- Born: Krithi Shetty
- Occupation: Actress
- Years active: 2009–2015

= Advaitha (actress) =

Indian Tamil-language film actress

Krithi Shetty, known by the stage name Advaitha, is an Indian actress appearing in predominantly Tamil language films.

==Career==
At one of her Bharatanatyam performances, theatre director Jai Theertha, noticed that the actress is very talented and he convinced her to join Samasthi Sunday School of Drama. Consequently, she pursued a diploma course in drama and performed in a play titled ‘Preethi’, later having an opportunity to play the lead role in 'Sadarame’, performing all over the state of Karnataka. Krithi collaborated with director Sunil Kumar Desai, and was ast as one of the leads in the unreleased Kannada film Sarigama. At the same time, she met Murali from the Tamil film industry who offered her an opportunity to play the lead role in Sagakkal directed by Swami. The actress then starred in Suseenthiran's critically acclaimed Azhagarsamiyin Kuthirai (2011) alongside Inigo Prabhakaran, before featuring in another little known Tamil film Kondaan Koduthaan, the following year.

....................

Written exercise A: List every film title mentioned in the article on Advaitha.
Written exercise B:
Please answer these from the article on Advaitha, one line each:
(i) What is her birth name?
(ii) What years does the article give as her years active?
(iii) What kind of performance was she giving when Jai Theertha noticed her?

(Dataset items)
....................

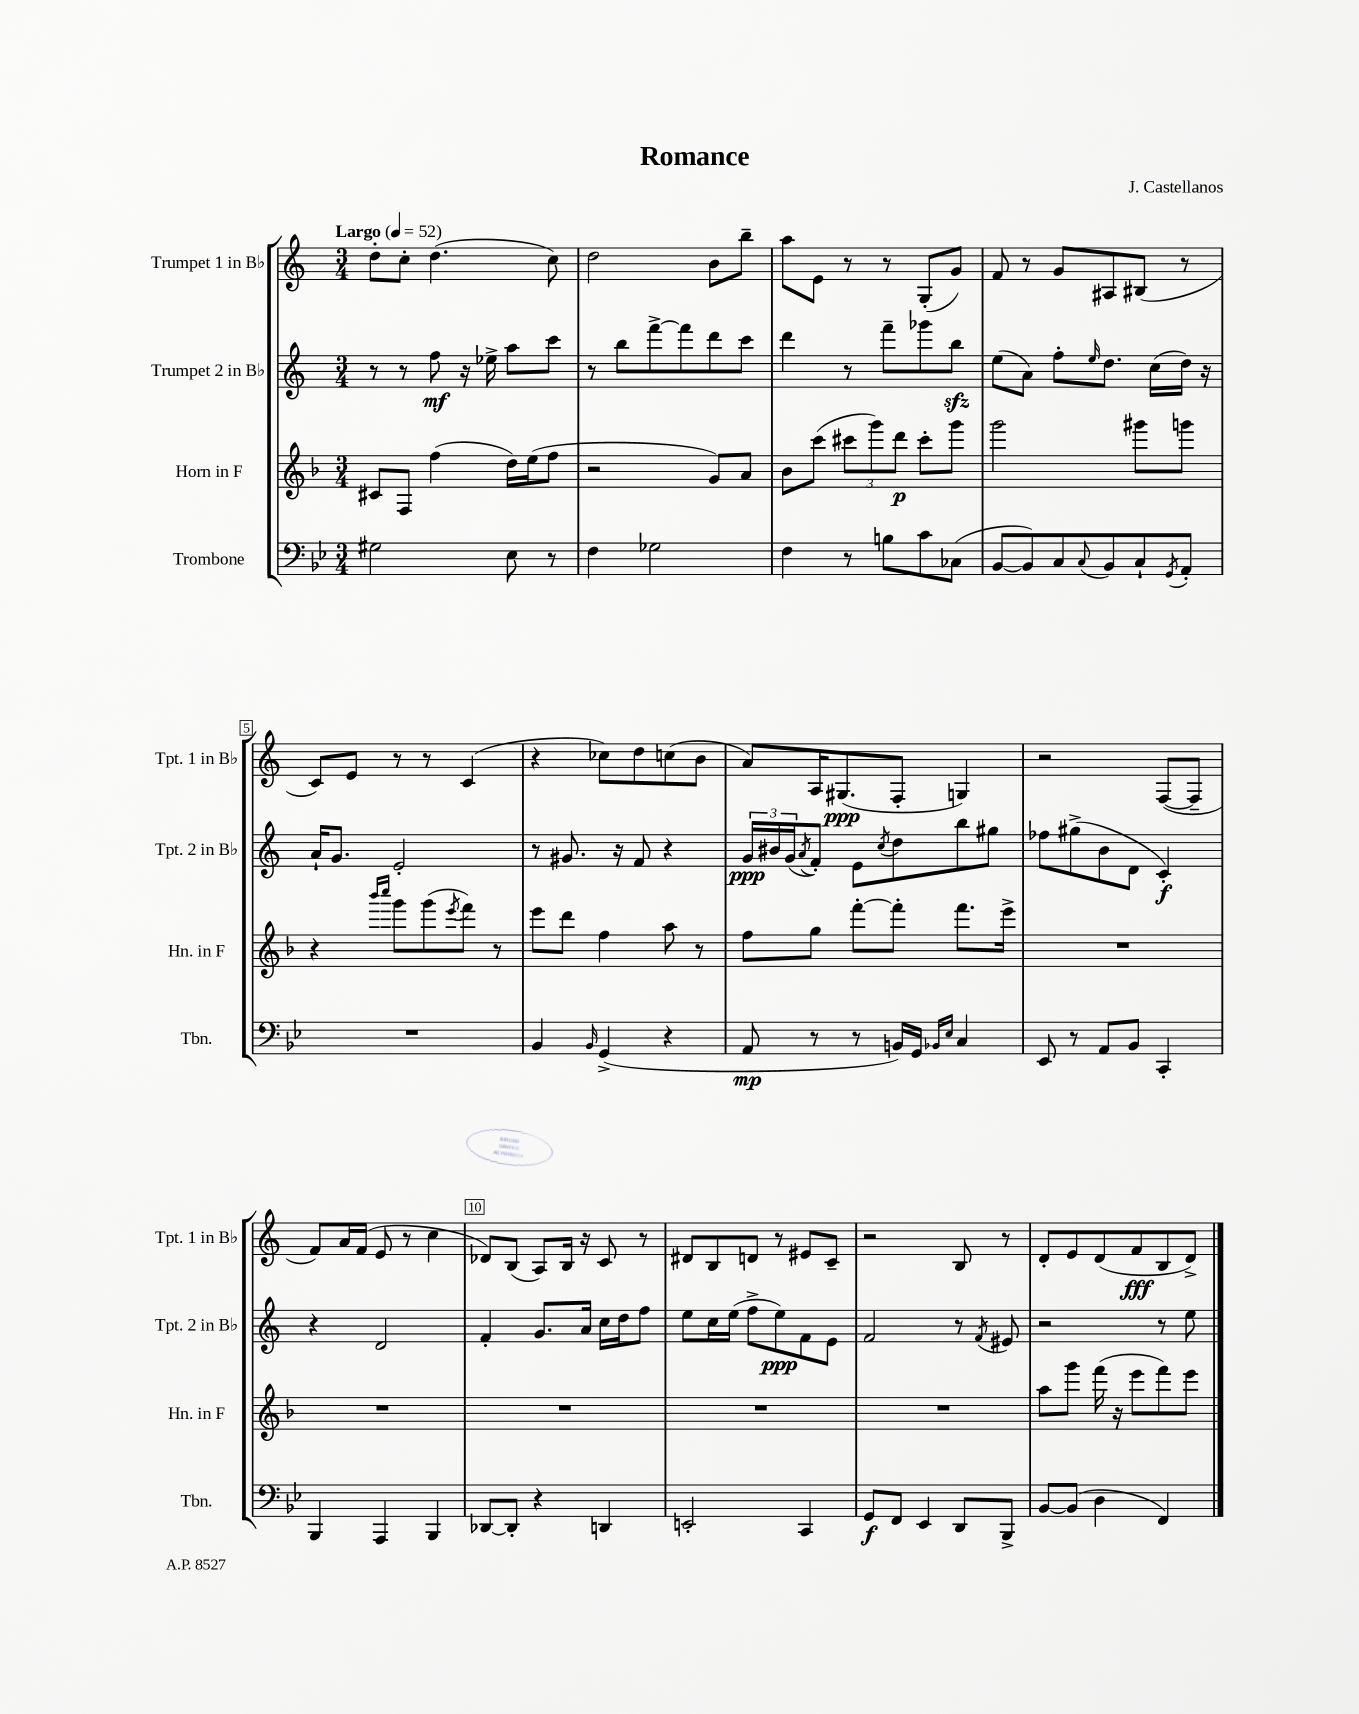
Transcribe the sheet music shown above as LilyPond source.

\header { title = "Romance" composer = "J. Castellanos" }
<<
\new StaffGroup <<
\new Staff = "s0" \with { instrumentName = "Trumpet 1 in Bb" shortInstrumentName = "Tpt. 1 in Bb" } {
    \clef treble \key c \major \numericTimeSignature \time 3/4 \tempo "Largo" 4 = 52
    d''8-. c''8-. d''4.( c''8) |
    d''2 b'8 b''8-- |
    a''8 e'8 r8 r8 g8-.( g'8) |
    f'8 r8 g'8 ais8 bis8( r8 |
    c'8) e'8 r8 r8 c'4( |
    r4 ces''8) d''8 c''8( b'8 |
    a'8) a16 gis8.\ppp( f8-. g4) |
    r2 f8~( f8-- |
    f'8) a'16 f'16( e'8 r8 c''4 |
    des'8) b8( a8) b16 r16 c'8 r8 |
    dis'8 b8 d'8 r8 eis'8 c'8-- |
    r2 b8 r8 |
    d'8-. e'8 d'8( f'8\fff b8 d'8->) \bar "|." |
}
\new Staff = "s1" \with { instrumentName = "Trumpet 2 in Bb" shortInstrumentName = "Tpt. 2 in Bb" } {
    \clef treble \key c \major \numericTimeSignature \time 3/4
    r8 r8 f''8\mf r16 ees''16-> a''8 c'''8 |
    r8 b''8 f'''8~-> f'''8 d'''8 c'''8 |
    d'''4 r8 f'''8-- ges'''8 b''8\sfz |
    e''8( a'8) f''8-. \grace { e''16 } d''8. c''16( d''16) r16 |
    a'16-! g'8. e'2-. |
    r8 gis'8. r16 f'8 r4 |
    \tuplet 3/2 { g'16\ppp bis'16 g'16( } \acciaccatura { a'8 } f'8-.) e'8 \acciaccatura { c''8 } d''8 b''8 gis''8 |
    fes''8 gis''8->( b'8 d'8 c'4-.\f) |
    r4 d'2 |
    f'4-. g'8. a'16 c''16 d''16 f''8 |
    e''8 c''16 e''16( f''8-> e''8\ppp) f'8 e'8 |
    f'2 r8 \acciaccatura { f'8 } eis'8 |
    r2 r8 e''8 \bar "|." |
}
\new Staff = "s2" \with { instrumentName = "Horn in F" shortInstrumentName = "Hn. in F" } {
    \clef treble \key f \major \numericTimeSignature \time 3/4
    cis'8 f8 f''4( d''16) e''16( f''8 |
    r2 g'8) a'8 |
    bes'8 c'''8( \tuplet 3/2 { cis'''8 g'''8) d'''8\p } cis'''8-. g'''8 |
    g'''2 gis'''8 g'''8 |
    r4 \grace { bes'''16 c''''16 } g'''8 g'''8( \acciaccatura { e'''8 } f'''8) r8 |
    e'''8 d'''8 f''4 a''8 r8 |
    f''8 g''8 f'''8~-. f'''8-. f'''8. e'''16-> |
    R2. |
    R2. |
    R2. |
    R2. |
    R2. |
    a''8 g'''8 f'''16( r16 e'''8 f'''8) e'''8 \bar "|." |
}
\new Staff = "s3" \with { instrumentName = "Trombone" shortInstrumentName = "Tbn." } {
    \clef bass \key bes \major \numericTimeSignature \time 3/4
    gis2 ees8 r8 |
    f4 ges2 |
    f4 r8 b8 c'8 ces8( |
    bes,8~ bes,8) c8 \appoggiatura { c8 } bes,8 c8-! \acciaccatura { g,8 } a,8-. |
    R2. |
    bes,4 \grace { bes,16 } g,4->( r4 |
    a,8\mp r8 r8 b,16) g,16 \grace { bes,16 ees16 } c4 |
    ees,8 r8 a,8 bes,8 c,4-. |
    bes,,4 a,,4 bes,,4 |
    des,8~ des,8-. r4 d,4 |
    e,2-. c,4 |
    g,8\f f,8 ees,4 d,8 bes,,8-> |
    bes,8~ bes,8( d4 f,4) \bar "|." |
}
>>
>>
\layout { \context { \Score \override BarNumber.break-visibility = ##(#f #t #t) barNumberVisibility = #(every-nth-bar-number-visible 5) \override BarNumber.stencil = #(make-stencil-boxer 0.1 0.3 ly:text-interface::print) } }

....................

Worked answer A:
Sarigama
Sagakkal
Azhagarsamiyin Kuthirai
Kondaan Koduthaan

Worked answer B:
(i) Krithi Shetty
(ii) 2009–2015
(iii) A Bharatanatyam performance